Give me some quiet, unimportant conversation with someone who genuinely wants to listen to my triviality. Fortunately, it is because I'm a Relationist that I find happiness in my place.

Tuesday, May 17, 2005

Yesterday

"So how you been, Lee?" Well let me tell you about yesterday. And I WILL make you squirm by the end of this.

It all actually starts late last week when I learned that I was probably going to be shipped off to another project in another town (bad project, don't want to travel, etc). This is reminscent of another time at work, one that was very bad. And because of that bad time, I'm sorta trapped in this one. Whatever, I won't get into it. Suffice it to say that people around here have called me a "ghost", because I don't really exist on any team or in any place (I was told I'll be booted from my desk).

Anyway, so all that just made waking up Monday a slow, sad event. And Monday was just no fun at work either. But the fun part is when I went to the doctor. This is where I get to make you squirm!

Firstly, we talked about my foot. See, my toe has healed to the point I can walk on it, and I have like 90% mobility bending it up, but like 10% mobility bending it down. He looked at it, told me my plantar flexibility was really bad but my dorsal flexibility looks good (that's what *I* said!), and said I needed to get into physical therapy. Then he told me that physical therapy is "basically a torture chamber" and it is "incredibly painful" but "they know what they're doing". Sign me up!

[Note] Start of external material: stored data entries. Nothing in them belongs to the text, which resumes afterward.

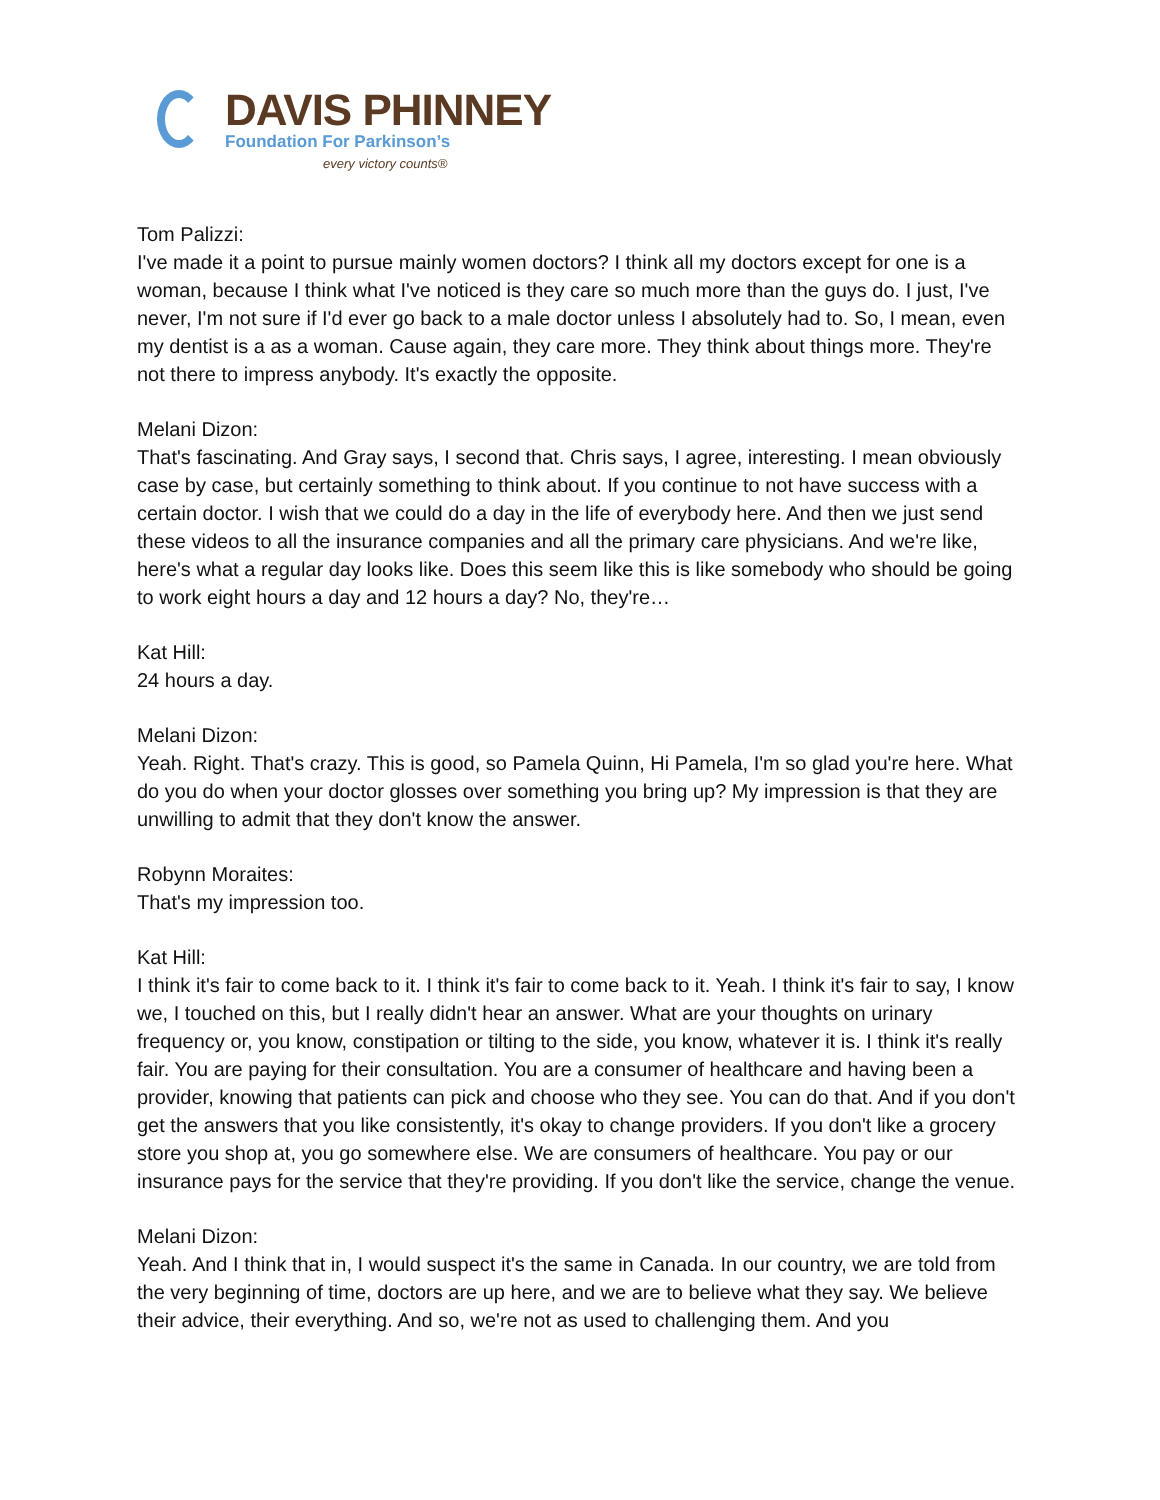DAVIS PHINNEY
Foundation For Parkinson’s
every victory counts®
Tom Palizzi:
I've made it a point to pursue mainly women doctors? I think all my doctors except for one is a woman, because I think what I've noticed is they care so much more than the guys do. I just, I've never, I'm not sure if I'd ever go back to a male doctor unless I absolutely had to. So, I mean, even my dentist is a as a woman. Cause again, they care more. They think about things more. They're not there to impress anybody. It's exactly the opposite.
Melani Dizon:
That's fascinating. And Gray says, I second that. Chris says, I agree, interesting. I mean obviously case by case, but certainly something to think about. If you continue to not have success with a certain doctor. I wish that we could do a day in the life of everybody here. And then we just send these videos to all the insurance companies and all the primary care physicians. And we're like, here's what a regular day looks like. Does this seem like this is like somebody who should be going to work eight hours a day and 12 hours a day? No, they're…
Kat Hill:
24 hours a day.
Melani Dizon:
Yeah. Right. That's crazy. This is good, so Pamela Quinn, Hi Pamela, I'm so glad you're here. What do you do when your doctor glosses over something you bring up? My impression is that they are unwilling to admit that they don't know the answer.
Robynn Moraites:
That's my impression too.
Kat Hill:
I think it's fair to come back to it. I think it's fair to come back to it. Yeah. I think it's fair to say, I know we, I touched on this, but I really didn't hear an answer. What are your thoughts on urinary frequency or, you know, constipation or tilting to the side, you know, whatever it is. I think it's really fair. You are paying for their consultation. You are a consumer of healthcare and having been a provider, knowing that patients can pick and choose who they see. You can do that. And if you don't get the answers that you like consistently, it's okay to change providers. If you don't like a grocery store you shop at, you go somewhere else. We are consumers of healthcare. You pay or our insurance pays for the service that they're providing. If you don't like the service, change the venue.
Melani Dizon:
Yeah. And I think that in, I would suspect it's the same in Canada. In our country, we are told from the very beginning of time, doctors are up here, and we are to believe what they say. We believe their advice, their everything. And so, we're not as used to challenging them. And you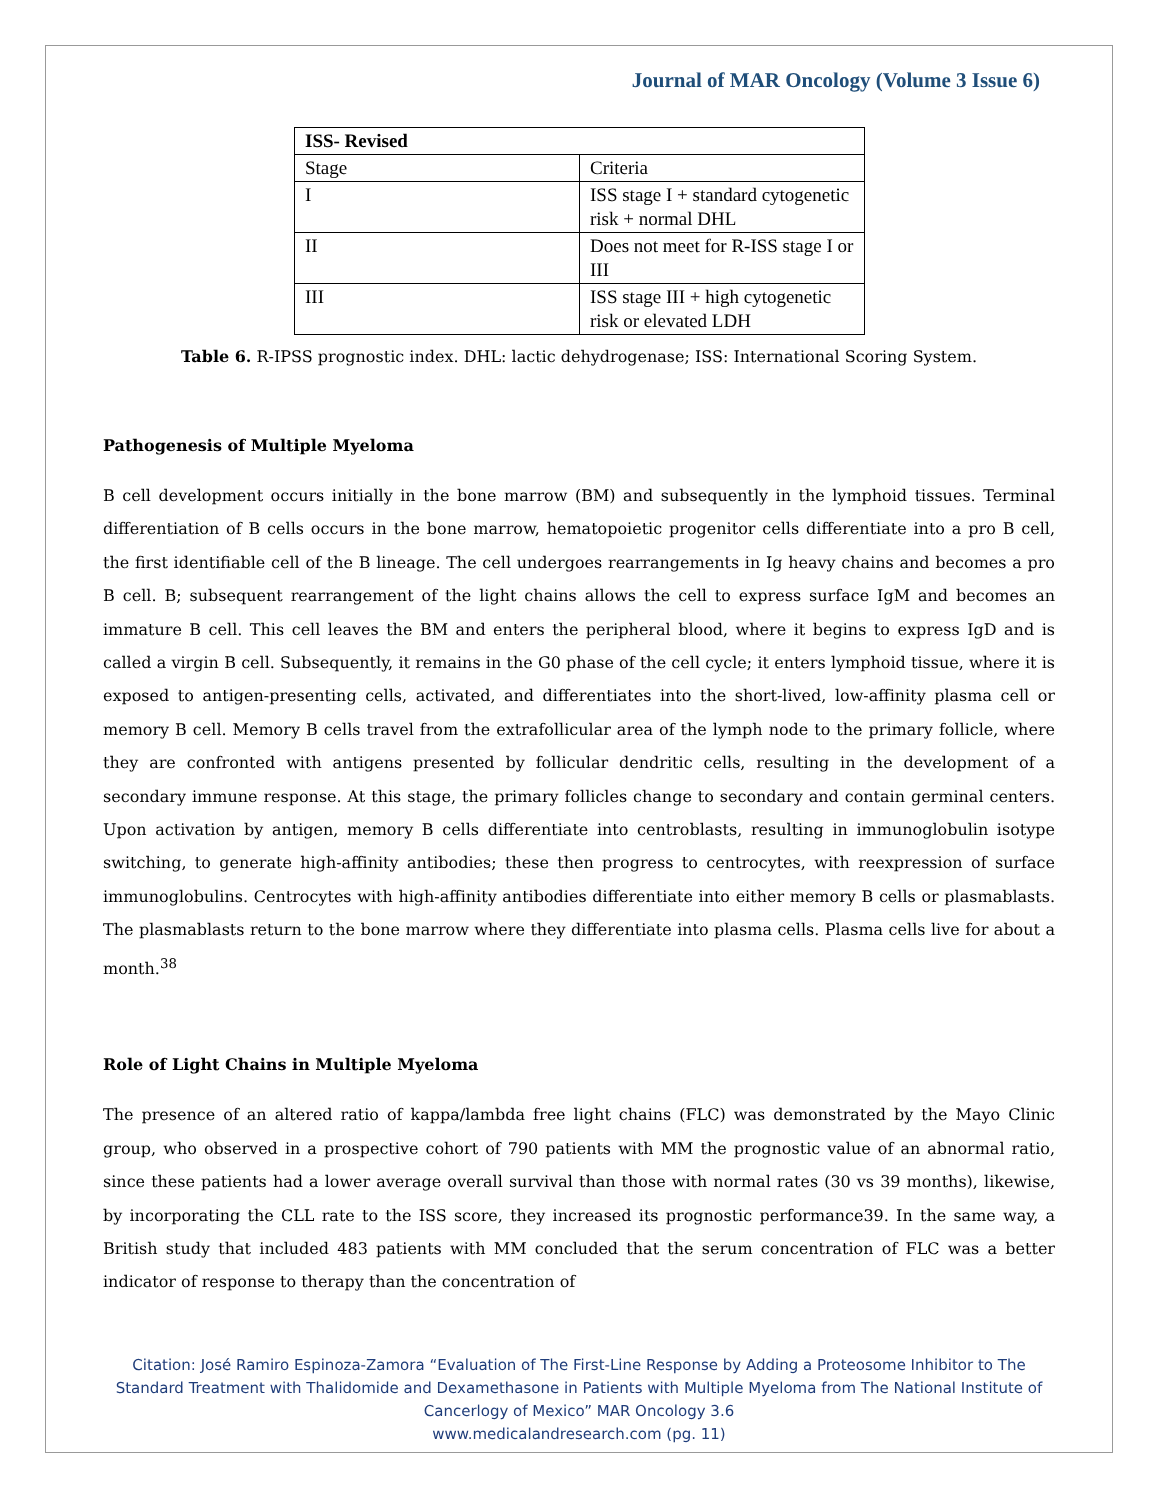Journal of MAR Oncology (Volume 3 Issue 6)
| ISS- Revised | |
| --- | --- |
| Stage | Criteria |
| I | ISS stage I + standard cytogenetic risk + normal DHL |
| II | Does not meet for R-ISS stage I or III |
| III | ISS stage III + high cytogenetic risk or elevated LDH |
Table 6. R-IPSS prognostic index. DHL: lactic dehydrogenase; ISS: International Scoring System.
Pathogenesis of Multiple Myeloma
B cell development occurs initially in the bone marrow (BM) and subsequently in the lymphoid tissues. Terminal differentiation of B cells occurs in the bone marrow, hematopoietic progenitor cells differentiate into a pro B cell, the first identifiable cell of the B lineage. The cell undergoes rearrangements in Ig heavy chains and becomes a pro B cell. B; subsequent rearrangement of the light chains allows the cell to express surface IgM and becomes an immature B cell. This cell leaves the BM and enters the peripheral blood, where it begins to express IgD and is called a virgin B cell. Subsequently, it remains in the G0 phase of the cell cycle; it enters lymphoid tissue, where it is exposed to antigen-presenting cells, activated, and differentiates into the short-lived, low-affinity plasma cell or memory B cell. Memory B cells travel from the extrafollicular area of the lymph node to the primary follicle, where they are confronted with antigens presented by follicular dendritic cells, resulting in the development of a secondary immune response. At this stage, the primary follicles change to secondary and contain germinal centers. Upon activation by antigen, memory B cells differentiate into centroblasts, resulting in immunoglobulin isotype switching, to generate high-affinity antibodies; these then progress to centrocytes, with reexpression of surface immunoglobulins. Centrocytes with high-affinity antibodies differentiate into either memory B cells or plasmablasts. The plasmablasts return to the bone marrow where they differentiate into plasma cells. Plasma cells live for about a month.<sup>38</sup>
Role of Light Chains in Multiple Myeloma
The presence of an altered ratio of kappa/lambda free light chains (FLC) was demonstrated by the Mayo Clinic group, who observed in a prospective cohort of 790 patients with MM the prognostic value of an abnormal ratio, since these patients had a lower average overall survival than those with normal rates (30 vs 39 months), likewise, by incorporating the CLL rate to the ISS score, they increased its prognostic performance39. In the same way, a British study that included 483 patients with MM concluded that the serum concentration of FLC was a better indicator of response to therapy than the concentration of
Citation: José Ramiro Espinoza-Zamora “Evaluation of The First-Line Response by Adding a Proteosome Inhibitor to The Standard Treatment with Thalidomide and Dexamethasone in Patients with Multiple Myeloma from The National Institute of Cancerlogy of Mexico” MAR Oncology 3.6
www.medicalandresearch.com (pg. 11)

Finally, the squirming. I'm going the Howard Stern, talk about it all, disarm it sort of approach here. So Sunday I noticed ... well let's not dance around it ... something that looked like a real bad zit. On ... my ... well, you'll get it if you don't already. So I had to say this to the doc, and he had to say "So you say you have something on your penis you want me to look at?" and I had to say yes, and stand up and show him. Good times. Turns out it basically was a zit - sort of just some dirt got into a gland or something. But the fun thing - I had two options - lance it or freeze it. After some short discussion, I went with "lance it", laid back, "whipped it out" (to use his joking terminology), and he poked it FOUR times with the point of a scalpel. Oh and he accidentally poked my finger once in the middle there. I was sweating and shaking badly by the end of the ordeal. I actually got quite nauseous in the moments afterward, thinking back. I have my medical write-up here: "lesion on penis, small abscess on foreskin [i thought i was jewish!]. lanced and drained with scalpel blade."